The film was actually shot in Turkey for the most part, but the filmmakers go out of their way to paint an extremely nice picture of Syria, complimenting their food, hospitality and stunning landscape. The cynical side of me rolls its eyes at the obvious meddling by local tourism and film boards who want to make sure that the Americans don't portray all Syrians as psychotic baby killers. The less-cynical side of me thinks that it really does in fact look like a great place to visit and it makes the current atrocities in Syria even more gutwrenching. Sorry, I don't have a punchline here, check back with me in about 20 years.

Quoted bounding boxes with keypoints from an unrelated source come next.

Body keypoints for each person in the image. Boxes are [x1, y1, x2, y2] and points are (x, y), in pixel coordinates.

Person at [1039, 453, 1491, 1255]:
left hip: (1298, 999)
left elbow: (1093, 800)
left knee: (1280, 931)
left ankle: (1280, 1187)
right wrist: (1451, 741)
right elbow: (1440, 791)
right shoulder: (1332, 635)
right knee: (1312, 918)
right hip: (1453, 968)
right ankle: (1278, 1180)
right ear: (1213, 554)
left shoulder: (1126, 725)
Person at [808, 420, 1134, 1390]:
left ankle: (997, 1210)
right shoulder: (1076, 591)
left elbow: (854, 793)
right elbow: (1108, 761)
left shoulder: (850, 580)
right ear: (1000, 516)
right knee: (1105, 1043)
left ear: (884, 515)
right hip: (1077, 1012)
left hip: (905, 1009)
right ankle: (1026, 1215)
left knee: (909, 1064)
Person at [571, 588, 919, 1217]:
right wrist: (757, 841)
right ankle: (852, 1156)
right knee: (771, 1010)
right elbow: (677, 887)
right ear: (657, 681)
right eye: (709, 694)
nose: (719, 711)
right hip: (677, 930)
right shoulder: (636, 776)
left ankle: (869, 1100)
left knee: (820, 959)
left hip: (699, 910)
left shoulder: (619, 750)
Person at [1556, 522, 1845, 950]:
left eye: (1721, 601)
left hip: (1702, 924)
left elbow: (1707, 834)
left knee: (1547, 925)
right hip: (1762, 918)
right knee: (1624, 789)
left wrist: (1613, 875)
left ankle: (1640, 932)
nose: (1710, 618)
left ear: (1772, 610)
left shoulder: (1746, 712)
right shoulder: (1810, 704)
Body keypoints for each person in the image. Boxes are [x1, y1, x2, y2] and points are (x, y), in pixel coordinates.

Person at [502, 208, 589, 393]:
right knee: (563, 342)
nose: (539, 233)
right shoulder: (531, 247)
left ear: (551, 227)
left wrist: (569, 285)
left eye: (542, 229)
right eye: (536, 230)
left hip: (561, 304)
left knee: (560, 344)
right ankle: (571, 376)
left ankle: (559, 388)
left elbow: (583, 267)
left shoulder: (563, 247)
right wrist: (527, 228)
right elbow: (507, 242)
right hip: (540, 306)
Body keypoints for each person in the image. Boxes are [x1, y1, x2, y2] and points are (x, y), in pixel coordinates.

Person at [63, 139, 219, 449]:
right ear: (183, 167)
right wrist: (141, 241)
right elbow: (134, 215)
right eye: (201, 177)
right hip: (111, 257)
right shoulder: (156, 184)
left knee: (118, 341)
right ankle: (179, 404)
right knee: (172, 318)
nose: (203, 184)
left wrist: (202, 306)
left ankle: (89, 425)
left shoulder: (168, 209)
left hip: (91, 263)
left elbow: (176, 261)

Jack Hunter's first of three adventures doesn't even try to offer anything remotely original, but at the same time it is pretty benign for a modern TV movie. Honestly, considering the source, it should definitely hurt more, but it doesn't (completely) insult the audience's intelligence. If I was a 10 year old kid who never saw any of the Indy movies, I'd think it was mindblowing. Since I'm not a 10 year old kid and I have seen way too many Indy movies legit and rip-offs, it's kind of mildly entertaining. Still, it's better than sitting through INDIANA JONES AND THE KINGDOM OF THE CRYSTAL SKULL (2008) which came out the same year. It's like the producers knew that the world needed an Indy fix and whatever they came up with would be better than the real thing.